──────── MATERIAL SUPPLIED

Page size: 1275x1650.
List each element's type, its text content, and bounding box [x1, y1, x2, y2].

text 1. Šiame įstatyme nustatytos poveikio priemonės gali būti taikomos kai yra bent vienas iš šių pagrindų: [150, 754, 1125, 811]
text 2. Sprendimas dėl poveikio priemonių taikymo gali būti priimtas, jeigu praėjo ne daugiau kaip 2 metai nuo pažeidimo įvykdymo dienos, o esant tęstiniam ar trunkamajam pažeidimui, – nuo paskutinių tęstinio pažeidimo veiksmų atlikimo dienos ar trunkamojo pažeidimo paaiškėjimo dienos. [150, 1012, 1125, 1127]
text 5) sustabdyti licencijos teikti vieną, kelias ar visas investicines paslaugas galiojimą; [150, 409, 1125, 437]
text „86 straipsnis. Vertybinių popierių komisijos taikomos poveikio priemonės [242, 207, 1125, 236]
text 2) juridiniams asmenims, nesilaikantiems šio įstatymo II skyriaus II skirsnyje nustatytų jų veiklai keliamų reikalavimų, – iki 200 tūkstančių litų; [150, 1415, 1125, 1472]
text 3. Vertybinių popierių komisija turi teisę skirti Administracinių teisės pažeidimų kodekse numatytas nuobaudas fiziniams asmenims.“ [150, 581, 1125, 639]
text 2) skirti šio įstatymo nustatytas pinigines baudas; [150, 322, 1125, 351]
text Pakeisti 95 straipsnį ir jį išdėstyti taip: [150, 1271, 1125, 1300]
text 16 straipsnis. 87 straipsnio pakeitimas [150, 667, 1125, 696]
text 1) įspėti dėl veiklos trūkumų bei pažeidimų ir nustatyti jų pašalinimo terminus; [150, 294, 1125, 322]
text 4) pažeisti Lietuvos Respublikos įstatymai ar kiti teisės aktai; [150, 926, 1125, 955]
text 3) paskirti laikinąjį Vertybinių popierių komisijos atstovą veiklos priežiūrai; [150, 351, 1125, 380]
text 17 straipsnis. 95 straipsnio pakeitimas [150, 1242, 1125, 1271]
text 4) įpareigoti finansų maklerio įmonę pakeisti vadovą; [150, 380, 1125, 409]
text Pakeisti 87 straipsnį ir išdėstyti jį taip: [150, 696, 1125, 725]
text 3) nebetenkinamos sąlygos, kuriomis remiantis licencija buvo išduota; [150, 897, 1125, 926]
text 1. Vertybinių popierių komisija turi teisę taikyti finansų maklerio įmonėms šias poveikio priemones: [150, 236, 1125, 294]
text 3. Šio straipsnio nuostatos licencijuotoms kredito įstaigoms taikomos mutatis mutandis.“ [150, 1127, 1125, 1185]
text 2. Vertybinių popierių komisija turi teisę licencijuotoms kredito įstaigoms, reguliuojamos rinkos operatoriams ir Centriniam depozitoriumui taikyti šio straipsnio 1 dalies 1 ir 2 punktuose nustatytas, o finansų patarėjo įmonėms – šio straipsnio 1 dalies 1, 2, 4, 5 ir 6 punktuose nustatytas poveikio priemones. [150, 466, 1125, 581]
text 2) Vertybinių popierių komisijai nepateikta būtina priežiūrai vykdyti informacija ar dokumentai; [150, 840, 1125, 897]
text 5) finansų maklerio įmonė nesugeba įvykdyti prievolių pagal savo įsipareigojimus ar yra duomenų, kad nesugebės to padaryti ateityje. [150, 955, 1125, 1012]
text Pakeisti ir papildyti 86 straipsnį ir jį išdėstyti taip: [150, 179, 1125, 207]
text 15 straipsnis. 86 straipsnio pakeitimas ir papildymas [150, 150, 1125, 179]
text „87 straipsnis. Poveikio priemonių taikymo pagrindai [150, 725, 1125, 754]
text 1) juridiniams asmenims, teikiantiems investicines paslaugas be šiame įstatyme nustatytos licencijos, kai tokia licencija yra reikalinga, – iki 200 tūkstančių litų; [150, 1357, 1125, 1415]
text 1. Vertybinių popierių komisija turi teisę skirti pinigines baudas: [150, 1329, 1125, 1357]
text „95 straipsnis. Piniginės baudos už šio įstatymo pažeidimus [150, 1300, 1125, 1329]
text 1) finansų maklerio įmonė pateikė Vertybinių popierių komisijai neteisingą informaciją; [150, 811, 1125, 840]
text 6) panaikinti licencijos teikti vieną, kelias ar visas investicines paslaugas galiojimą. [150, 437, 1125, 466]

────────────────

Arrange every line of the listing above into a Markdown table with the columns Row and Line. Number each row and leave out blank lines.

| Row | Line |
|---|---|
| 1 | Page size: 1275x1650. |
| 2 | List each element's type, its text content, and bounding box [x1, y1, x2, y2]. |
| 3 | text 1. Šiame įstatyme nustatytos poveikio priemonės gali būti taikomos kai yra bent vienas iš šių pagrindų: [150, 754, 1125, 811] |
| 4 | text 2. Sprendimas dėl poveikio priemonių taikymo gali būti priimtas, jeigu praėjo ne daugiau kaip 2 metai nuo pažeidimo įvykdymo dienos, o esant tęstiniam ar trunkamajam pažeidimui, – nuo paskutinių tęstinio pažeidimo veiksmų atlikimo dienos ar trunkamojo pažeidimo paaiškėjimo dienos. [150, 1012, 1125, 1127] |
| 5 | text 5) sustabdyti licencijos teikti vieną, kelias ar visas investicines paslaugas galiojimą; [150, 409, 1125, 437] |
| 6 | text „86 straipsnis. Vertybinių popierių komisijos taikomos poveikio priemonės [242, 207, 1125, 236] |
| 7 | text 2) juridiniams asmenims, nesilaikantiems šio įstatymo II skyriaus II skirsnyje nustatytų jų veiklai keliamų reikalavimų, – iki 200 tūkstančių litų; [150, 1415, 1125, 1472] |
| 8 | text 3. Vertybinių popierių komisija turi teisę skirti Administracinių teisės pažeidimų kodekse numatytas nuobaudas fiziniams asmenims.“ [150, 581, 1125, 639] |
| 9 | text 2) skirti šio įstatymo nustatytas pinigines baudas; [150, 322, 1125, 351] |
| 10 | text Pakeisti 95 straipsnį ir jį išdėstyti taip: [150, 1271, 1125, 1300] |
| 11 | text 16 straipsnis. 87 straipsnio pakeitimas [150, 667, 1125, 696] |
| 12 | text 1) įspėti dėl veiklos trūkumų bei pažeidimų ir nustatyti jų pašalinimo terminus; [150, 294, 1125, 322] |
| 13 | text 4) pažeisti Lietuvos Respublikos įstatymai ar kiti teisės aktai; [150, 926, 1125, 955] |
| 14 | text 3) paskirti laikinąjį Vertybinių popierių komisijos atstovą veiklos priežiūrai; [150, 351, 1125, 380] |
| 15 | text 17 straipsnis. 95 straipsnio pakeitimas [150, 1242, 1125, 1271] |
| 16 | text 4) įpareigoti finansų maklerio įmonę pakeisti vadovą; [150, 380, 1125, 409] |
| 17 | text Pakeisti 87 straipsnį ir išdėstyti jį taip: [150, 696, 1125, 725] |
| 18 | text 3) nebetenkinamos sąlygos, kuriomis remiantis licencija buvo išduota; [150, 897, 1125, 926] |
| 19 | text 1. Vertybinių popierių komisija turi teisę taikyti finansų maklerio įmonėms šias poveikio priemones: [150, 236, 1125, 294] |
| 20 | text 3. Šio straipsnio nuostatos licencijuotoms kredito įstaigoms taikomos mutatis mutandis.“ [150, 1127, 1125, 1185] |
| 21 | text 2. Vertybinių popierių komisija turi teisę licencijuotoms kredito įstaigoms, reguliuojamos rinkos operatoriams ir Centriniam depozitoriumui taikyti šio straipsnio 1 dalies 1 ir 2 punktuose nustatytas, o finansų patarėjo įmonėms – šio straipsnio 1 dalies 1, 2, 4, 5 ir 6 punktuose nustatytas poveikio priemones. [150, 466, 1125, 581] |
| 22 | text 2) Vertybinių popierių komisijai nepateikta būtina priežiūrai vykdyti informacija ar dokumentai; [150, 840, 1125, 897] |
| 23 | text 5) finansų maklerio įmonė nesugeba įvykdyti prievolių pagal savo įsipareigojimus ar yra duomenų, kad nesugebės to padaryti ateityje. [150, 955, 1125, 1012] |
| 24 | text Pakeisti ir papildyti 86 straipsnį ir jį išdėstyti taip: [150, 179, 1125, 207] |
| 25 | text 15 straipsnis. 86 straipsnio pakeitimas ir papildymas [150, 150, 1125, 179] |
| 26 | text „87 straipsnis. Poveikio priemonių taikymo pagrindai [150, 725, 1125, 754] |
| 27 | text 1) juridiniams asmenims, teikiantiems investicines paslaugas be šiame įstatyme nustatytos licencijos, kai tokia licencija yra reikalinga, – iki 200 tūkstančių litų; [150, 1357, 1125, 1415] |
| 28 | text 1. Vertybinių popierių komisija turi teisę skirti pinigines baudas: [150, 1329, 1125, 1357] |
| 29 | text „95 straipsnis. Piniginės baudos už šio įstatymo pažeidimus [150, 1300, 1125, 1329] |
| 30 | text 1) finansų maklerio įmonė pateikė Vertybinių popierių komisijai neteisingą informaciją; [150, 811, 1125, 840] |
| 31 | text 6) panaikinti licencijos teikti vieną, kelias ar visas investicines paslaugas galiojimą. [150, 437, 1125, 466] |